[Dataset excerpts]

○ ○ ○ ○ ○ ○ ○

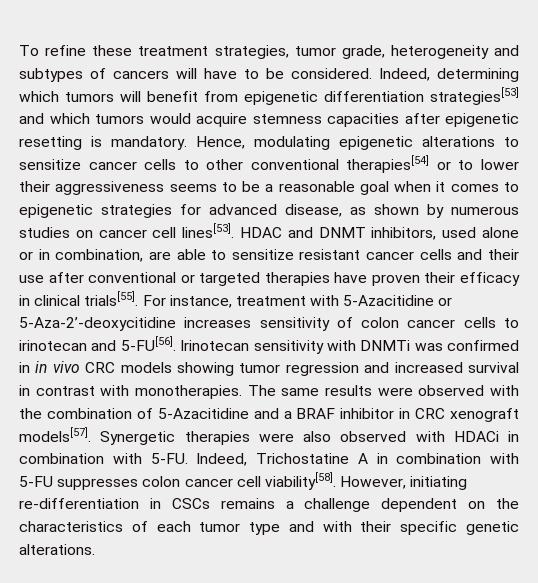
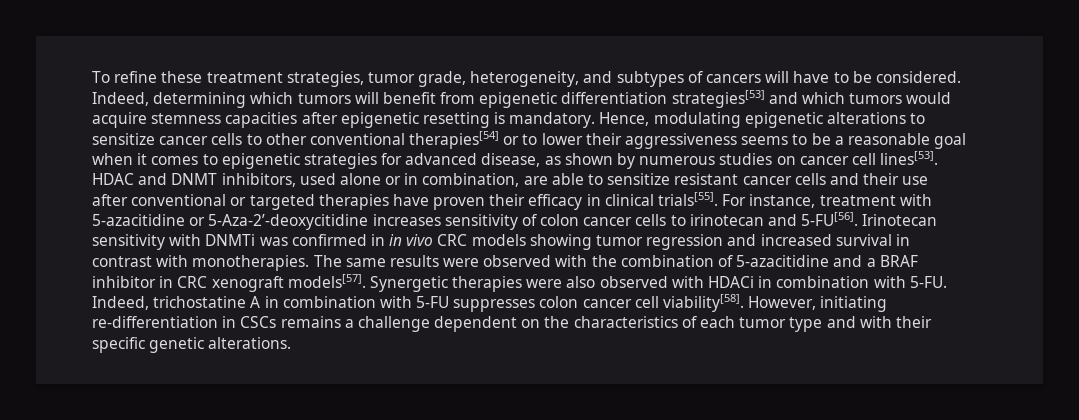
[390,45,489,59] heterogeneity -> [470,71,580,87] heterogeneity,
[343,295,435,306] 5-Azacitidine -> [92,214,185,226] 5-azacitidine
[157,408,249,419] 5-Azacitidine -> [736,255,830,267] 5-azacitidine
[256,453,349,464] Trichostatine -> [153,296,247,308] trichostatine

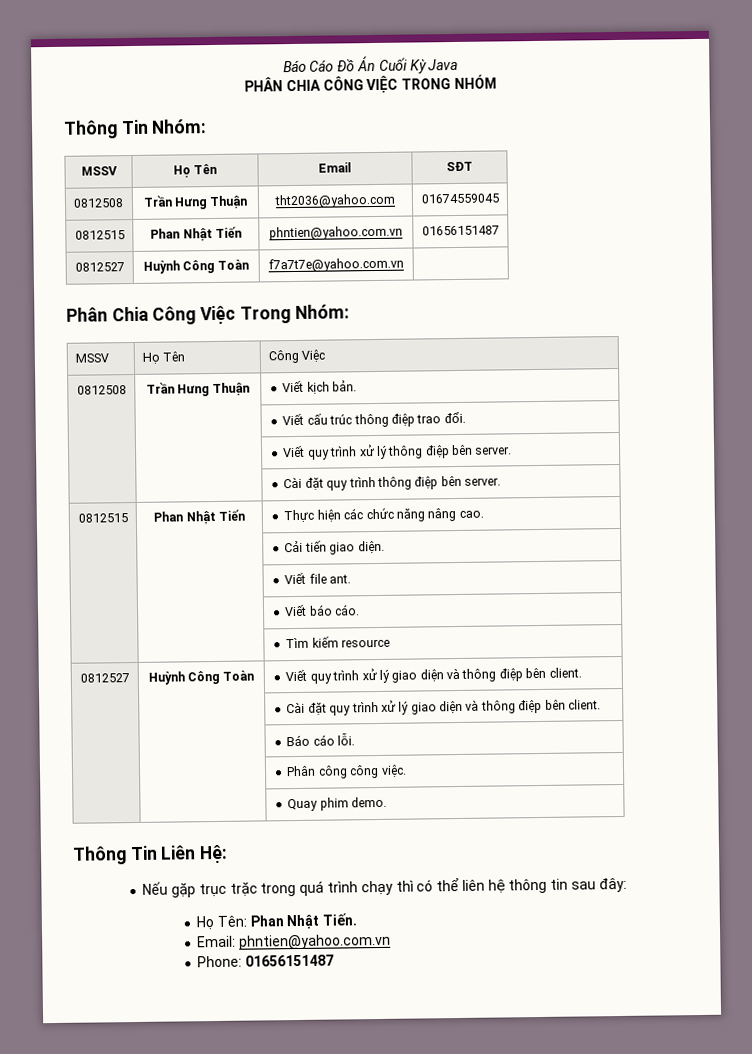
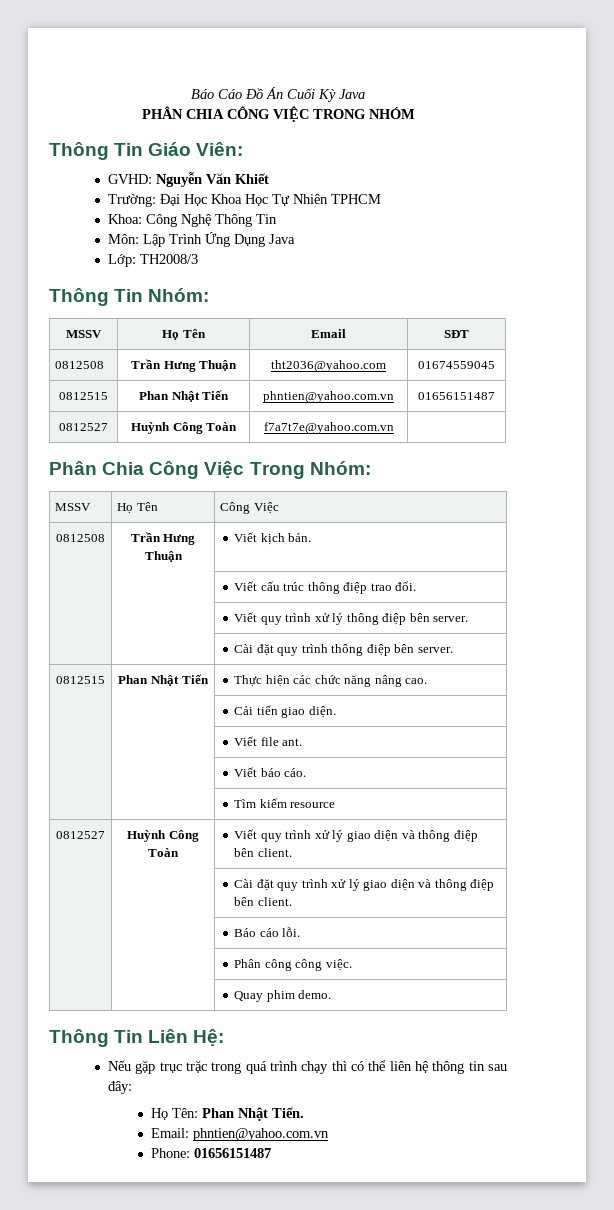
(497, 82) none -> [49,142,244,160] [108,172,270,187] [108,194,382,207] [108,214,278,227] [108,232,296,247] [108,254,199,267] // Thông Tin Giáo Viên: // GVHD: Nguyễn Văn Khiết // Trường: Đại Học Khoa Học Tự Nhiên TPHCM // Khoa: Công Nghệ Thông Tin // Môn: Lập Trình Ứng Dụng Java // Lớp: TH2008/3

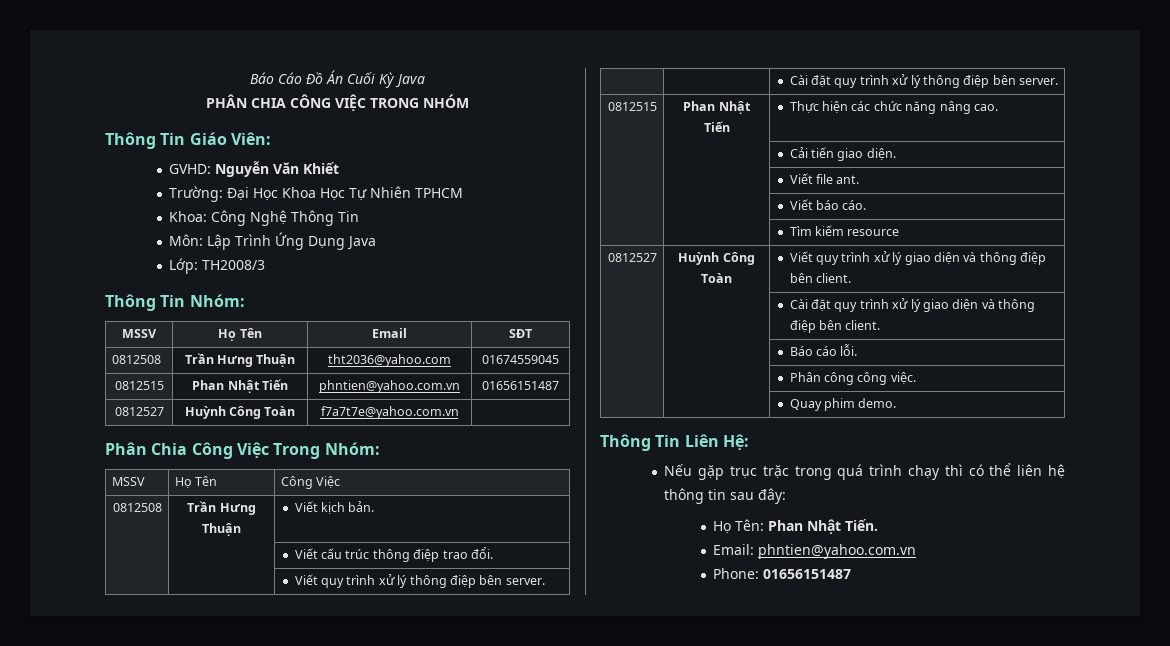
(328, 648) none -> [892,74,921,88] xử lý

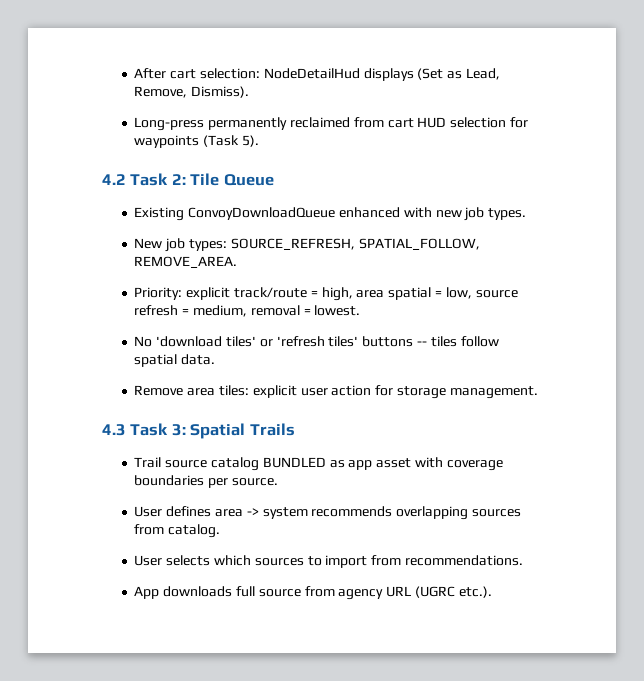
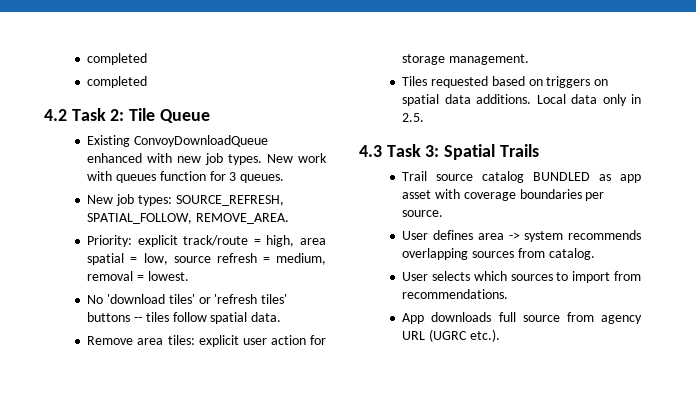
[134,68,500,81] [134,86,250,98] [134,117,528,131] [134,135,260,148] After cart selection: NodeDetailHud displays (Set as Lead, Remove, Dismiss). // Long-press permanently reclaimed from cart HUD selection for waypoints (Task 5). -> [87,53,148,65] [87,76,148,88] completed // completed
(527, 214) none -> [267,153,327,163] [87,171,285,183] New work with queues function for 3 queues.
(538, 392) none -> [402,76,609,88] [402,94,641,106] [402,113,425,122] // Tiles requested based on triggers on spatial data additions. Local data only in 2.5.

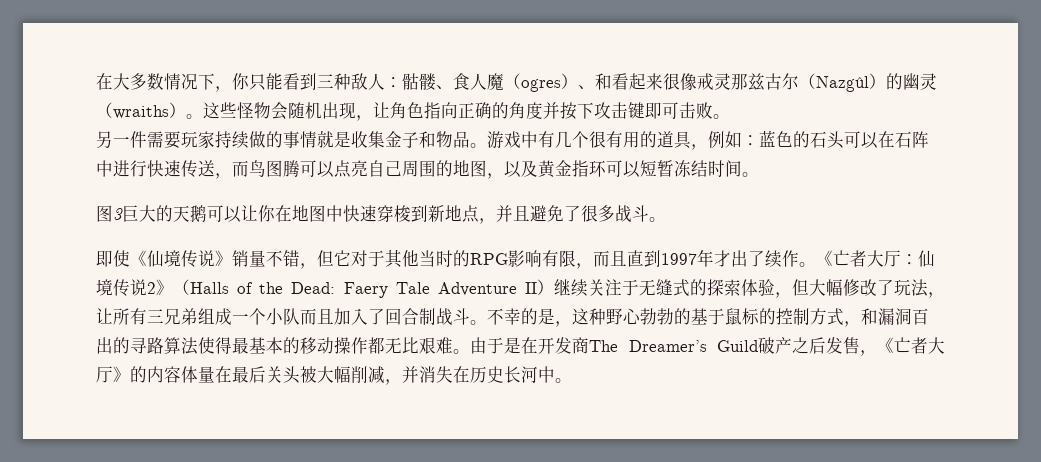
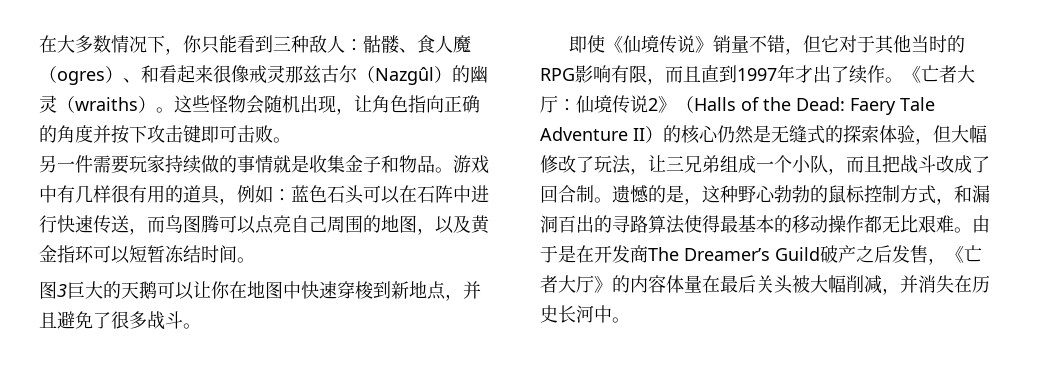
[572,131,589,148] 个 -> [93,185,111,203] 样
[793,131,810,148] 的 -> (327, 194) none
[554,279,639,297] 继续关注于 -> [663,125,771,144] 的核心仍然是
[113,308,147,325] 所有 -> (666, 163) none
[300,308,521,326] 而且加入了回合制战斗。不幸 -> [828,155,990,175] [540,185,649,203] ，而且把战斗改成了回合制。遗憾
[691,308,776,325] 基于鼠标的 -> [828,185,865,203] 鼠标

○ ○ ○ ○ ○ ○ ○

> **Activity**
What you give back must match the lines from the start of the records through the line that contains "[793,131,810,148] 的 -> (327, 194) none", exactly, with the pictures left out.

> **Written solution**
[390,45,489,59] heterogeneity -> [470,71,580,87] heterogeneity,
[343,295,435,306] 5-Azacitidine -> [92,214,185,226] 5-azacitidine
[157,408,249,419] 5-Azacitidine -> [736,255,830,267] 5-azacitidine
[256,453,349,464] Trichostatine -> [153,296,247,308] trichostatine

(497, 82) none -> [49,142,244,160] [108,172,270,187] [108,194,382,207] [108,214,278,227] [108,232,296,247] [108,254,199,267] // Thông Tin Giáo Viên: // GVHD: Nguyễn Văn Khiết // Trường: Đại Học Khoa Học Tự Nhiên TPHCM // Khoa: Công Nghệ Thông Tin // Môn: Lập Trình Ứng Dụng Java // Lớp: TH2008/3

(328, 648) none -> [892,74,921,88] xử lý

[134,68,500,81] [134,86,250,98] [134,117,528,131] [134,135,260,148] After cart selection: NodeDetailHud displays (Set as Lead, Remove, Dismiss). // Long-press permanently reclaimed from cart HUD selection for waypoints (Task 5). -> [87,53,148,65] [87,76,148,88] completed // completed
(527, 214) none -> [267,153,327,163] [87,171,285,183] New work with queues function for 3 queues.
(538, 392) none -> [402,76,609,88] [402,94,641,106] [402,113,425,122] // Tiles requested based on triggers on spatial data additions. Local data only in 2.5.

[572,131,589,148] 个 -> [93,185,111,203] 样
[793,131,810,148] 的 -> (327, 194) none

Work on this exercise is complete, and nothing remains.